Last one and then you can all go! And for my last trick, I’ll return to where I started, with Lovat. Remember the son, the Master of Lovat, forced cruelly by his Dad into rebellion, basically a sacrificial lamb to try to take the knife of state rather than his dear, dear, loving father? Well, Simon Junior was charged with Treason under the Act of Attainder just like Dad, even though, frankly, Simon Junior thought the rebellion was silly, as was a thorough going Whig, and well up for the Britain thing.

But Simon played his cards well; he voluntarily surrendered, threw the support of the clan behind a government candidate for local MP, was released to carry on his life studying law at Glasgow and was officially pardoned in 1750. He acquired the earl of Islay as his patron and worked assiduously for the British cause during the seven years’ war, and fought in Canada with James Wolfe.
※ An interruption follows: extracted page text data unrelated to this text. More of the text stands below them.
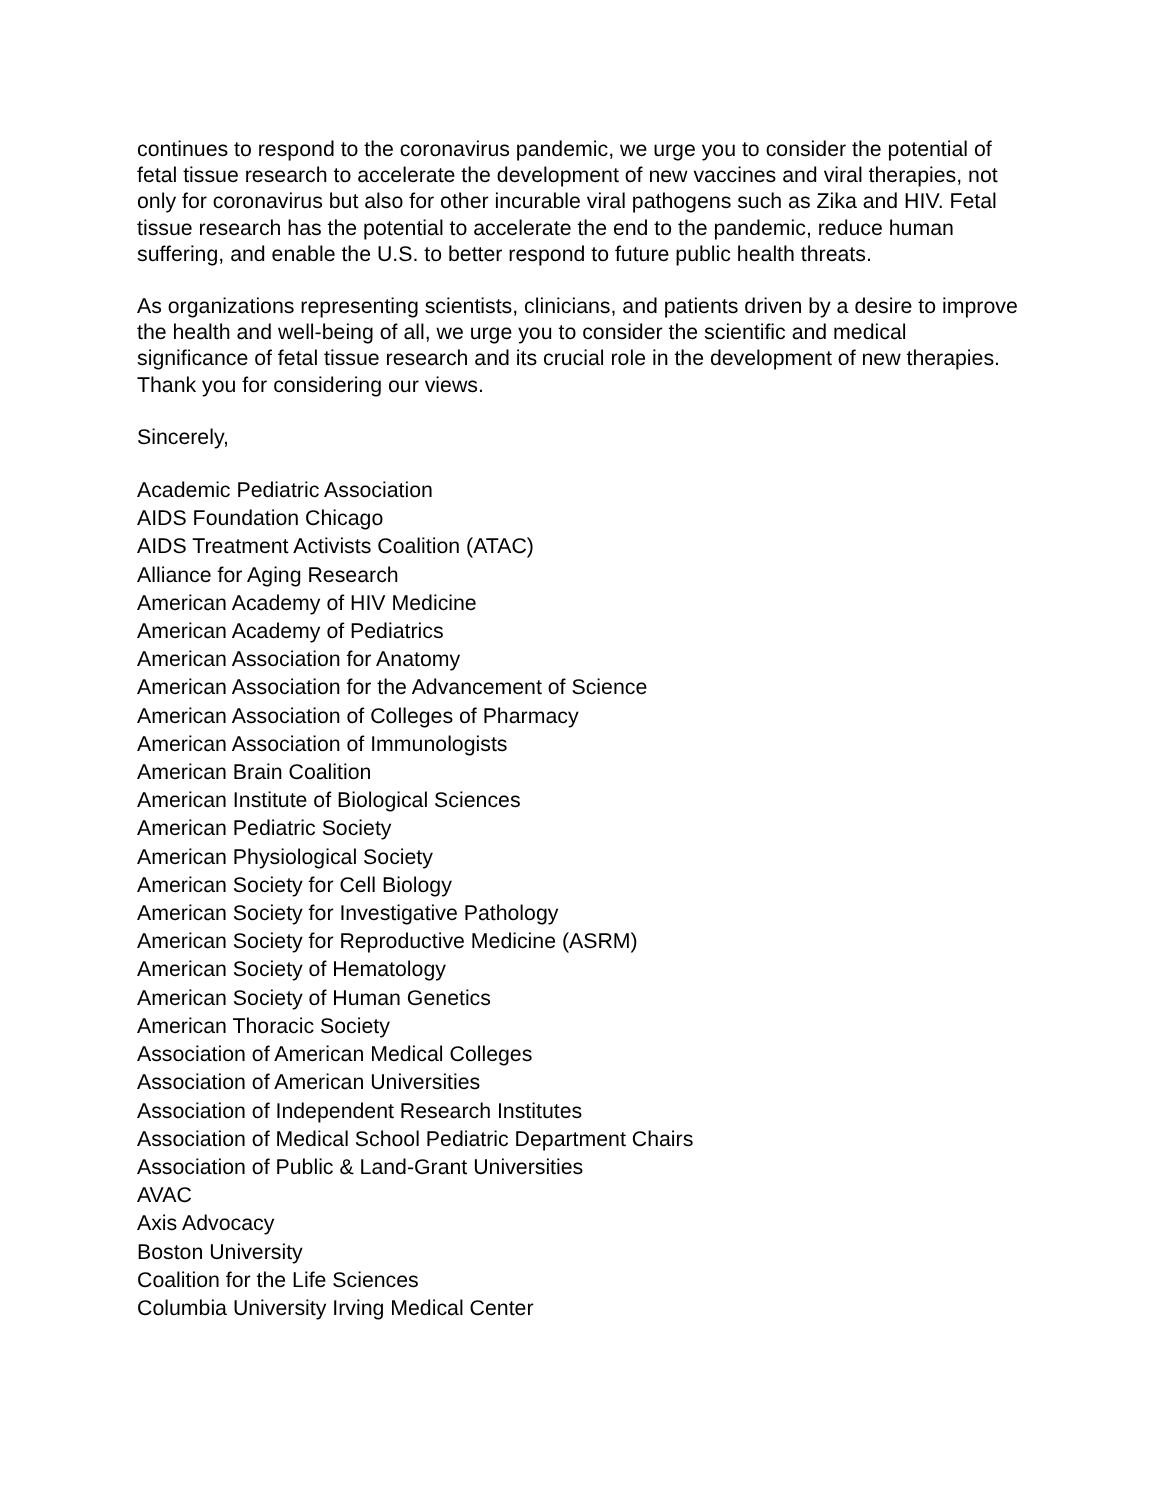continues to respond to the coronavirus pandemic, we urge you to consider the potential of fetal tissue research to accelerate the development of new vaccines and viral therapies, not only for coronavirus but also for other incurable viral pathogens such as Zika and HIV. Fetal tissue research has the potential to accelerate the end to the pandemic, reduce human suffering, and enable the U.S. to better respond to future public health threats.
As organizations representing scientists, clinicians, and patients driven by a desire to improve the health and well-being of all, we urge you to consider the scientific and medical significance of fetal tissue research and its crucial role in the development of new therapies. Thank you for considering our views.
Sincerely,
Academic Pediatric Association
AIDS Foundation Chicago
AIDS Treatment Activists Coalition (ATAC)
Alliance for Aging Research
American Academy of HIV Medicine
American Academy of Pediatrics
American Association for Anatomy
American Association for the Advancement of Science
American Association of Colleges of Pharmacy
American Association of Immunologists
American Brain Coalition
American Institute of Biological Sciences
American Pediatric Society
American Physiological Society
American Society for Cell Biology
American Society for Investigative Pathology
American Society for Reproductive Medicine (ASRM)
American Society of Hematology
American Society of Human Genetics
American Thoracic Society
Association of American Medical Colleges
Association of American Universities
Association of Independent Research Institutes
Association of Medical School Pediatric Department Chairs
Association of Public & Land-Grant Universities
AVAC
Axis Advocacy
Boston University
Coalition for the Life Sciences
Columbia University Irving Medical Center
Not sure he was necessarily a nice guy, possibly a chip off the old block – a contemporary, Mrs Grant of Laggan, described him as being ‘hard and rapacious under a polished exterior’. He later raised a Highland Regiment to fight the American Rebels which got their arses kicked by said rebels at Yorktown as it happens. Simon wasn’t there though; he’d been rewarded for his reconciliation to the British state by having his estates returned too; he was got married to one Katherine Bristow, a citizen of brave Norfolk, became an MP, did government service in Portugal and died in Downing Street as it happens, in his bed in 1782. The son of the ultimate rebel, charlatan, adventurer, died in his bed after a life of service to the British state. There’s a metaphor there. Is it a metaphor? Whatever it is, it’s a something.

Right, that’s all folks it’s been another long ‘un, I hope you have enjoyed it. If not dead in everyone’s hearts, Jacobitism was passing and becoming a safe bit of romanticism. If not caused by Culloden or the following repression, the Highlands were changing; although we have studiously ignored them, the lowlands of Scotland had also been changing. We’ll talk about all of that over the next few episodes, about the changing religious texture of Scotland, about how Scots enthusiastically adopt Empire as their route to commerce and opportunity – and exploitation it has to be said – and Scottish intellectuals bestride the world of western thought, in what has been called the Scottish Enlightenment.